The same progression happens in therapy. Cognitions, beliefs, perspectives change first. Core drives, motivations and impulses are much harder to change. Hardest of all to change is narcissistic investment in the self. So when you say that ideally the realization of emptiness should free one from personal neurotic problems, I don't think it's that simple. I think the shifts take place in stages. What the tradition describes and what we've learned in therapy are exactly the same progression. That shift doesn't take place all at once.

I was reading something the other day in Philip Kapleau Roshi's book Zen Dawn in the West. A student asks him a similar question about kensho, and Kapleau replies, "Kensho doesn't eliminate character. If anything, kensho makes character failings more obvious." He's talking about his own experience and his experience with his students. But he's also talking about the first experience of kensho. The Zen tradition has always said there can be little kensho and great kensho. The opening can be small or it can be large, but it's still just a first glimpse of enlightenment. My teacher, Anagarika Munindra, used to call it "a little bit of enlightenment." That first glimpse doesn't shift everything.

AC: My last question is: Do you think that the Buddha would have been a better teacher if he had undergone psychotherapy and had Western psychotherapeutic training?

JE: Oh, how to answer that? The answer is no. The Buddha did both spiritual and personal work for eons, if you believe the stories. So what we see in this one lifetime is just a teeny tip of the iceberg of what went into his realization. And how much you want to conclude from that is risky. But he wasn't addressing directly the kind of problems that people bring into therapy. People would bring those kinds of problems to him occasionally, their different kinds of unhappiness. But the level on which he addressed them was very different than the level on which a therapist would address them.

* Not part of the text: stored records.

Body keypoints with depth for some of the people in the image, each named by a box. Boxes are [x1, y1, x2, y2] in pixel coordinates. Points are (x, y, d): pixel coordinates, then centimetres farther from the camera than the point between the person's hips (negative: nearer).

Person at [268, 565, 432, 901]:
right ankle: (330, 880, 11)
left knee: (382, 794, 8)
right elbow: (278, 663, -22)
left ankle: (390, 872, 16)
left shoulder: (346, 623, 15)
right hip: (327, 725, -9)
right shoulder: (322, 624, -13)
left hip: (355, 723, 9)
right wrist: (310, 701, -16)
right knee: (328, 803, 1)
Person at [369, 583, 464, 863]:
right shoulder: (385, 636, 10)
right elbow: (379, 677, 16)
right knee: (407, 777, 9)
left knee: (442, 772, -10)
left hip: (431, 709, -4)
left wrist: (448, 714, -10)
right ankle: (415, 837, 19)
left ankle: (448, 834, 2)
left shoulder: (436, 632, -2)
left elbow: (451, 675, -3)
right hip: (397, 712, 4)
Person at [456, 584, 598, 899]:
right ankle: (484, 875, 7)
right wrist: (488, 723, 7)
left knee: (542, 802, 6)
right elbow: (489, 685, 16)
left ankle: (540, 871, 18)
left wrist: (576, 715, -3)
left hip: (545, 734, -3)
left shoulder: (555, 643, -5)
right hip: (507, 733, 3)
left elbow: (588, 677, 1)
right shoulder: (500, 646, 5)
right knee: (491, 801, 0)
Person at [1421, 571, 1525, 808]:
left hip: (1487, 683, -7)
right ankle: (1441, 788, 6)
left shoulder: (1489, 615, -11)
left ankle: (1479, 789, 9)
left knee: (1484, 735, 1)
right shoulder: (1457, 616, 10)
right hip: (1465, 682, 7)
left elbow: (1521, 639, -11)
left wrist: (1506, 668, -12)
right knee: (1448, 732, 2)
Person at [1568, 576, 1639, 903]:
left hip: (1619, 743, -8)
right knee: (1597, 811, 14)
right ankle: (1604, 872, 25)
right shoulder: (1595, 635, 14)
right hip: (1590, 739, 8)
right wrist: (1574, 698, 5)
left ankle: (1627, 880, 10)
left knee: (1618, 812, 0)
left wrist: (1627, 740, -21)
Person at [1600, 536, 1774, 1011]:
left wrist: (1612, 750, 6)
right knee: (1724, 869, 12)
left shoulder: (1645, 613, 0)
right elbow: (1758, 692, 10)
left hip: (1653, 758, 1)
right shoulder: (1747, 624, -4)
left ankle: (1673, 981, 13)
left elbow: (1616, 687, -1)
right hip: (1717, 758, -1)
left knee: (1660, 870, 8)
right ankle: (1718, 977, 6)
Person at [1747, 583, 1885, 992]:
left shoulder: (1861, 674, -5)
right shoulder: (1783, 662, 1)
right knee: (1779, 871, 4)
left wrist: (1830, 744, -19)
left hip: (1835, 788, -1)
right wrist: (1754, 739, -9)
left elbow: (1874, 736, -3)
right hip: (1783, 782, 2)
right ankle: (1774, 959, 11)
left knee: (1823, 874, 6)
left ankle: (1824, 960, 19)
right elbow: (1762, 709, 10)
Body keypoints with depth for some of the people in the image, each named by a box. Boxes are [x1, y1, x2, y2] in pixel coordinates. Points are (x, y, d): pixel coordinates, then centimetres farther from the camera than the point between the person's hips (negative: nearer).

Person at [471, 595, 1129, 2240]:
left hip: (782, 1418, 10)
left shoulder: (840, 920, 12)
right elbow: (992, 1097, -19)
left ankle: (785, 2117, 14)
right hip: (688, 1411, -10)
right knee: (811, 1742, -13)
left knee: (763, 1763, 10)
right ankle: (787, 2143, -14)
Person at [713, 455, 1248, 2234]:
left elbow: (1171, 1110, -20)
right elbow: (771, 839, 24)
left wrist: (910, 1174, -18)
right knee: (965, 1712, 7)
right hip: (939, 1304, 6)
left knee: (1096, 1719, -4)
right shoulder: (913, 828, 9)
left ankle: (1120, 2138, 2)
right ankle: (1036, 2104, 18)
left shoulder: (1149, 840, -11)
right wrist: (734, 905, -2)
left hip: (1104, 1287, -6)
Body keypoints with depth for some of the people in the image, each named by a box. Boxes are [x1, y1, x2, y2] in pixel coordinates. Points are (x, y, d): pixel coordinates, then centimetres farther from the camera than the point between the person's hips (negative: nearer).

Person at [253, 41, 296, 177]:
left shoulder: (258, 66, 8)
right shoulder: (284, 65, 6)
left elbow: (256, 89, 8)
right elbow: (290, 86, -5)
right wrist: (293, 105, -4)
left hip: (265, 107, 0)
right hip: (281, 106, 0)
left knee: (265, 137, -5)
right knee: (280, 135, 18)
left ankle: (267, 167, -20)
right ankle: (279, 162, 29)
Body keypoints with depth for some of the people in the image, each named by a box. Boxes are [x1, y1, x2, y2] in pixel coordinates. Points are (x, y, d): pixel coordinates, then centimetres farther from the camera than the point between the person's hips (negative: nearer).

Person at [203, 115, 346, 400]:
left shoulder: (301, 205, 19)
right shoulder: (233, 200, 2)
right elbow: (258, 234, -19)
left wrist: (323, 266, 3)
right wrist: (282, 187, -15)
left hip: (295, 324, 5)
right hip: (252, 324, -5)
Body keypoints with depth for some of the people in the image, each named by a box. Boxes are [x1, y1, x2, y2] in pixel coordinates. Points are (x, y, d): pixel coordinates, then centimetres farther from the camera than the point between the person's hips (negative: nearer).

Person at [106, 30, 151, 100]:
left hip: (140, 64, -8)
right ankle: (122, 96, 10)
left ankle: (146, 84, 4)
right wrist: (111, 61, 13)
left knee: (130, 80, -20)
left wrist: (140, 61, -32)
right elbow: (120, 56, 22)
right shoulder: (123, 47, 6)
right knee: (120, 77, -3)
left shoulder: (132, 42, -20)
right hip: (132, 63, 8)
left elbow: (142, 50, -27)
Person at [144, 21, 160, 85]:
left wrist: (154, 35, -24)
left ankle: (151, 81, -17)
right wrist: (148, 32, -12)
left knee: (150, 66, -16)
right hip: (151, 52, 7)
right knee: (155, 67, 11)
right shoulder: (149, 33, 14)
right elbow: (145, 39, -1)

AC: But my question is, do you think the Buddha would have been a better teacher if he'd undergone psychotherapy and had Western therapeutic training? Transpersonal theory suggests that the Eastern enlightenment teachings presume a certain level of psychological health and development or ego strength as a prerequisite for spiritual practice, and that the Eastern teachings don't really have any knowledge or understanding about the earlier stages of childhood and ego development. The criticism is that the Eastern teachings alone are insufficient to address many of the emotional and psychological needs that a lot of people have because they are simply not taken into account. So if this is true, we could say that obviously in the Buddhist teaching, this dimension of ego or self-development isn't really addressed. Are you saying that in spite of that, you feel that the Buddha wouldn't have been a better teacher, that there was nothing missing from his teaching?

JE: If the Buddha had been born in Brooklyn, like all enlightened teachers these days, it would seem to be a prerequisite. If he had been born in Brooklyn, then I would say that if he had some experience of psychotherapy, it would probably help him to teach Western students! But he was a man of his time and his culture, and that wasn't necessary. Those personal issues were handled by other roles in the society—whether it was shamans or rainmakers or midwives or whoever. It wasn't that there was no one around to address them.

But the Buddha himself had no need for psychotherapy. Not everybody needs psychotherapy. God help us!